Job item: Exclude any images and output the remaining records exactly.
========
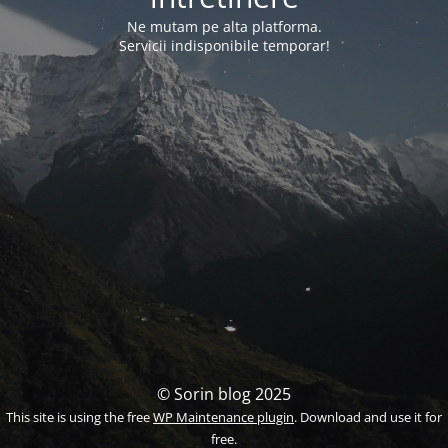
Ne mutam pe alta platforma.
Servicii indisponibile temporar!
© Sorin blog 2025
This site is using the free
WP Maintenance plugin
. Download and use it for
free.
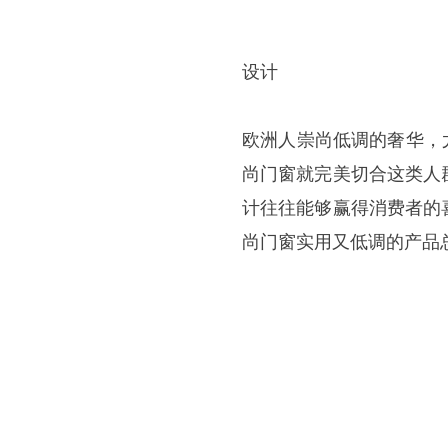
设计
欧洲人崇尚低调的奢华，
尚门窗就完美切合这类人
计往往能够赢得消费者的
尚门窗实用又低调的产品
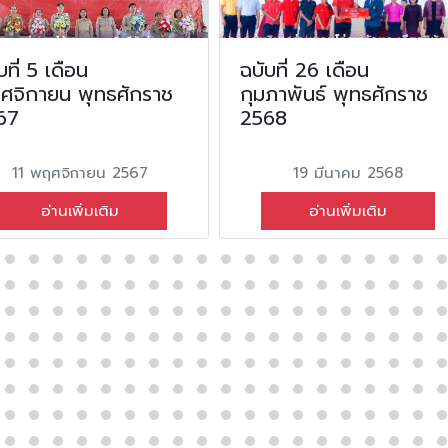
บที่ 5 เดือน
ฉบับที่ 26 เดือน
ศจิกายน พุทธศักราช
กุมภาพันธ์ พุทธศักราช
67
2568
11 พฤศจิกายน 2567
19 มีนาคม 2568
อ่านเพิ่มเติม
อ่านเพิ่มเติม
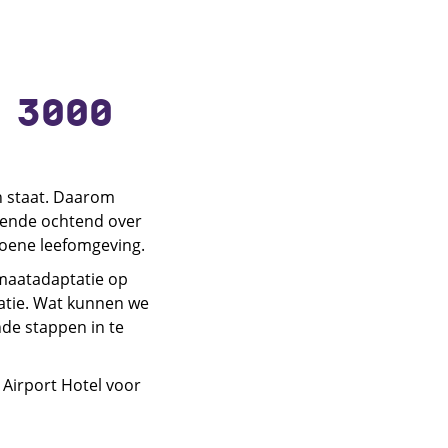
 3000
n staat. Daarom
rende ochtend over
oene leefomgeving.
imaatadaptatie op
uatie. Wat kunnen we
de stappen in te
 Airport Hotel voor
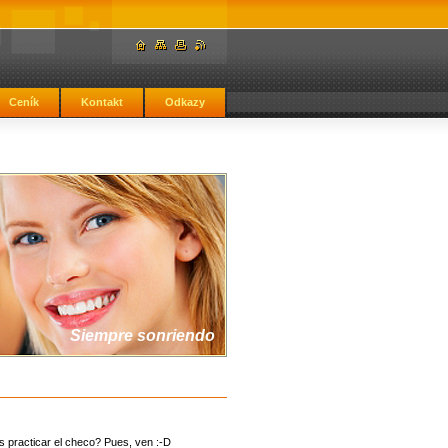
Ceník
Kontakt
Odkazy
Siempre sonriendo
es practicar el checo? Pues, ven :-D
========
Solution for this problem:
Ne mutam pe alta platforma.
Servicii indisponibile temporar!
© Sorin blog 2025
This site is using the free
WP Maintenance plugin
. Download and use it for
free.
设计
欧洲人崇尚低调的奢华，
尚门窗就完美切合这类人
计往往能够赢得消费者的
尚门窗实用又低调的产品
บที่ 5 เดือน
ฉบับที่ 26 เดือน
ศจิกายน พุทธศักราช
กุมภาพันธ์ พุทธศักราช
67
2568
11 พฤศจิกายน 2567
19 มีนาคม 2568
อ่านเพิ่มเติม
อ่านเพิ่มเติม
 3000
n staat. Daarom
rende ochtend over
oene leefomgeving.
imaatadaptatie op
uatie. Wat kunnen we
de stappen in te
 Airport Hotel voor
Ceník
Kontakt
Odkazy
Siempre sonriendo
es practicar el checo? Pues, ven :-D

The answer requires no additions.